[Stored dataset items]
▬▬▬▬▬▬
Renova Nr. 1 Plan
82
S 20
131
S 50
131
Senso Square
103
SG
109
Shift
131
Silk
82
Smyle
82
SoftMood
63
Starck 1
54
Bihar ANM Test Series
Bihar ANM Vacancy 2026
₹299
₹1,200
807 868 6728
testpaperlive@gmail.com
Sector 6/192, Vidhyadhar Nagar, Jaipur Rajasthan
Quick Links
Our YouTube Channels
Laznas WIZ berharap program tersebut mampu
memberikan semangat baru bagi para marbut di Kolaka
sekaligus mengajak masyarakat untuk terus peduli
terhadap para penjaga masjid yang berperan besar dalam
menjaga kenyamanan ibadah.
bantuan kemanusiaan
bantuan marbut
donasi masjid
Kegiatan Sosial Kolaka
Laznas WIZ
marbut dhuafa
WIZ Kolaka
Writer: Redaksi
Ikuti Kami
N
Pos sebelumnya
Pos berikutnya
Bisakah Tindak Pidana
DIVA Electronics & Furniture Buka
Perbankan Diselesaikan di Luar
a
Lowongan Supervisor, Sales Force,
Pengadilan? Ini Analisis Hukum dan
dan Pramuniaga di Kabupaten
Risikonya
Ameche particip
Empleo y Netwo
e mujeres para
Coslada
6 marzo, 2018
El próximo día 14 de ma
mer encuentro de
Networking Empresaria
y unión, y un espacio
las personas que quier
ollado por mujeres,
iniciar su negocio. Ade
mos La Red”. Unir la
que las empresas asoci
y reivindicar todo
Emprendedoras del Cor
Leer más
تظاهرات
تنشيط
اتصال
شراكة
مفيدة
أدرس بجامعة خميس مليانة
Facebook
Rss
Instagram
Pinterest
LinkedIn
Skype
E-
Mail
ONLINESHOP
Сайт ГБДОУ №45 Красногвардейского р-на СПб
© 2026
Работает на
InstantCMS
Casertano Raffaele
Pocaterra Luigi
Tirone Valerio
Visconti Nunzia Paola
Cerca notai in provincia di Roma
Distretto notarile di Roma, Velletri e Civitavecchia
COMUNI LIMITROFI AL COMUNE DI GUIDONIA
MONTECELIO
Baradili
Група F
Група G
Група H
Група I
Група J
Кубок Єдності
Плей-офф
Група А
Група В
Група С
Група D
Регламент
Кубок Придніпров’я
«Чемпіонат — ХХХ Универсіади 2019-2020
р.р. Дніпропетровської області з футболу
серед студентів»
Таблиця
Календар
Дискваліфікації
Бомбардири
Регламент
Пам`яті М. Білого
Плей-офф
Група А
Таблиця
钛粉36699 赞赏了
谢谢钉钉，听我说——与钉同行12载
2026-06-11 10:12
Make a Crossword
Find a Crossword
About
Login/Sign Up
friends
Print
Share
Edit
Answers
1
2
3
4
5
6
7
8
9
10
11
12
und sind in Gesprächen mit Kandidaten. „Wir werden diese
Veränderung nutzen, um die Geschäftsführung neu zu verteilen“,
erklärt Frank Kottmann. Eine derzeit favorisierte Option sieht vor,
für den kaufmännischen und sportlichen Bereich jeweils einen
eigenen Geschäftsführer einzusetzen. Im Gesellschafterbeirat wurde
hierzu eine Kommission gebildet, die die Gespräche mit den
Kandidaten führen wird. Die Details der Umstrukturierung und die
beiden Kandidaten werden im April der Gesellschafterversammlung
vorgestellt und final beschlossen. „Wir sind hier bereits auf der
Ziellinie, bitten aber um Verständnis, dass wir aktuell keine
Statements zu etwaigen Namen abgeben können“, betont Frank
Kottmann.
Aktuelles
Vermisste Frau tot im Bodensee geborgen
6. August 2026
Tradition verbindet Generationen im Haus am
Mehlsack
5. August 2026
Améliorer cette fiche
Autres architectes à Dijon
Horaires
▬▬▬▬▬▬
After locating the line holding "Ameche particip" above, output exactly that line and every line after it through the line holding "Кубок Придніпров’я". Include nothing else.

Result for this exercise:
Ameche particip
Empleo y Netwo
e mujeres para
Coslada
6 marzo, 2018
El próximo día 14 de ma
mer encuentro de
Networking Empresaria
y unión, y un espacio
las personas que quier
ollado por mujeres,
iniciar su negocio. Ade
mos La Red”. Unir la
que las empresas asoci
y reivindicar todo
Emprendedoras del Cor
Leer más
تظاهرات
تنشيط
اتصال
شراكة
مفيدة
أدرس بجامعة خميس مليانة
Facebook
Rss
Instagram
Pinterest
LinkedIn
Skype
E-
Mail
ONLINESHOP
Сайт ГБДОУ №45 Красногвардейского р-на СПб
© 2026
Работает на
InstantCMS
Casertano Raffaele
Pocaterra Luigi
Tirone Valerio
Visconti Nunzia Paola
Cerca notai in provincia di Roma
Distretto notarile di Roma, Velletri e Civitavecchia
COMUNI LIMITROFI AL COMUNE DI GUIDONIA
MONTECELIO
Baradili
Група F
Група G
Група H
Група I
Група J
Кубок Єдності
Плей-офф
Група А
Група В
Група С
Група D
Регламент
Кубок Придніпров’я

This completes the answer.